Chapitre 84

En un clin d'?il, Chu Yao fit tournoyer son fouet, l'enroulant autour de la taille de Wu Hui, puis le fit tournoyer à nouveau, projetant Wu Hui haut dans les airs avant qu'il n'atterrisse stablement sur le dos de Wushuang.

"ah--"

Les cris des deux cousins se chevauchaient, rendant impossible de dire s'ils étaient plus effrayés ou plus joyeux.

Wu Hui serra Wu Shuang fort dans ses bras par derrière, sanglotant de fa?on incontr?lable contre son épaule : ? J'ai failli… j'ai failli mourir… sanglots… ?

Ceux qui ont été témoins de cette scène le long du sentier forestier n'ont pu s'empêcher d'applaudir, et des acclamations se sont fait entendre au loin.

Bien qu'il ne s'agisse que d'une fausse alerte, Wu Hui fut très effrayée et pleura sans cesse. Naturellement, elle ne pouvait plus aller jouer au bord du lac. Aussi, accompagnée de Wang Hongbo et Chu Yao, Wu Shuang raccompagna-t-elle Wu Hui au camp.

Le voyage s'est déroulé dans la plus grande simplicité, les trois filles de la famille Jun étant entassées dans une seule tente.

Wuyou se sentit étourdie et mal en point pendant la majeure partie de la journée, et se coucha t?t après avoir mangé du porridge le soir.

Wushuang avait passé toute la journée en calèche et à cheval, elle était donc très fatiguée et s'endormit dès qu'elle toucha le lit.

De retour dans sa tente, Wu Hui ne mangea rien. Elle demanda seulement au médecin impérial qui l'accompagnait de prendre son pouls et but une tasse de tisane apaisante avant de sombrer dans un profond sommeil.

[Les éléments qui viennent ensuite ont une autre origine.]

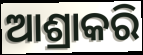
ଆଶ୍ରାକରିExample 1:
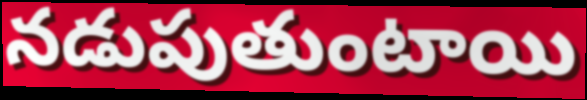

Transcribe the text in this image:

నడుపుతుంటాయి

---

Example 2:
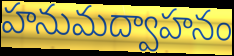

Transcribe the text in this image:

హనుమద్వాహనం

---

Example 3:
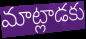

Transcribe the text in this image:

మాట్లాడకు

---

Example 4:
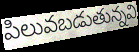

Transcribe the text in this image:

పిలువబడుతున్నవి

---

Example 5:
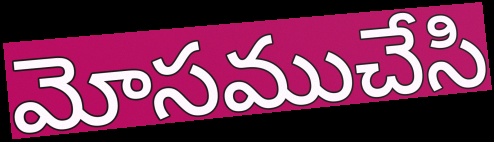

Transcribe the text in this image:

మోసముచేసిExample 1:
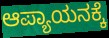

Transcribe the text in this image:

ಆಪ್ಯಾಯನಕ್ಕೆ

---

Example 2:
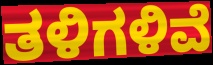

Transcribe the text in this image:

ತಳಿಗಳಿವೆ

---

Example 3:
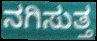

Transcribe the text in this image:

ನಗಿಸುತ್ತ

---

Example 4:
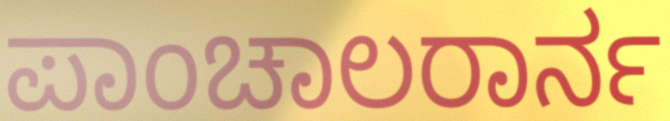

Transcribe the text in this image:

ಪಾಂಚಾಲರಾರ್ನ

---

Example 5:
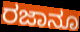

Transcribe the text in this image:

ರಜಾನೂ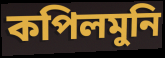
কপিলমুনিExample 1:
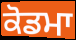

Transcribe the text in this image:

ਕੋਡਮਾ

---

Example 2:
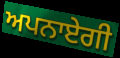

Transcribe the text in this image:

ਅਪਨਾਏਗੀ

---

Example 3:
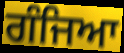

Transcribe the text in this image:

ਗੰਜਿਆ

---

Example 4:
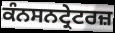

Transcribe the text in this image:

ਕੰਨਸਨਟ੍ਰੇਟਰਜ਼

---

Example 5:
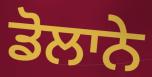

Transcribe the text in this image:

ਡੋਲਾਨੇ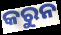
କରୁନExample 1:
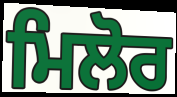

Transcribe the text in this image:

ਮਿਲੋਰ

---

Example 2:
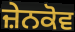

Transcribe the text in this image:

ਜ਼ੇਨਕੋਵ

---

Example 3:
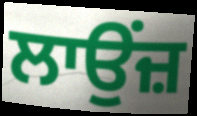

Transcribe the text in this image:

ਲਾਉਂਜ਼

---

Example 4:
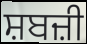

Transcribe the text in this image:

ਸ਼ਬਜ਼ੀ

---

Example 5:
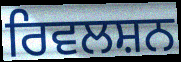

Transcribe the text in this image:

ਰਿਵਲਸ਼ਨ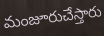
మంజూరుచేస్తారు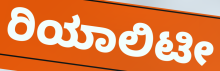
ರಿಯಾಲಿಟೀ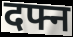
दफ्न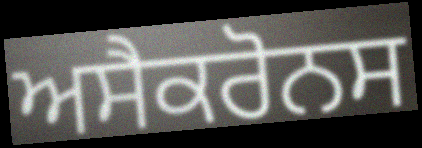
ਅਸੈਕਰੋਨਸ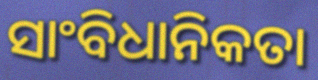
ସାଂବିଧାନିକତାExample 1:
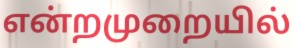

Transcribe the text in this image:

என்றமுறையில்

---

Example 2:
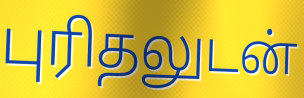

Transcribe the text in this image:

புரிதலுடன்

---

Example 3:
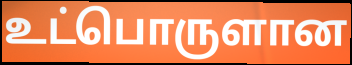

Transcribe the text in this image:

உட்பொருளான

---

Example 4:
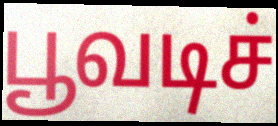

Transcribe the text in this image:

பூவடிச்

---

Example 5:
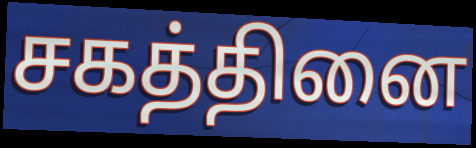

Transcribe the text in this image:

சகத்தினை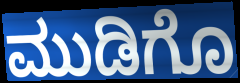
ಮುಡಿಗೊ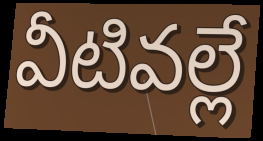
వీటివల్లే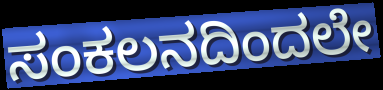
ಸಂಕಲನದಿಂದಲೇ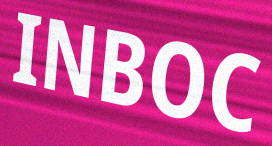
INBOC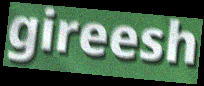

Le médicament était censé l'aider à dormir profondément jusqu'à l'aube, mais elle s'est réveillée affamée au milieu de la nuit.

Les deux s?urs a?nées dormaient profondément, et Wu Hui était trop gênée pour les réveiller ; elle se leva donc discrètement et alla chercher des en-cas dans le placard bas près de la porte.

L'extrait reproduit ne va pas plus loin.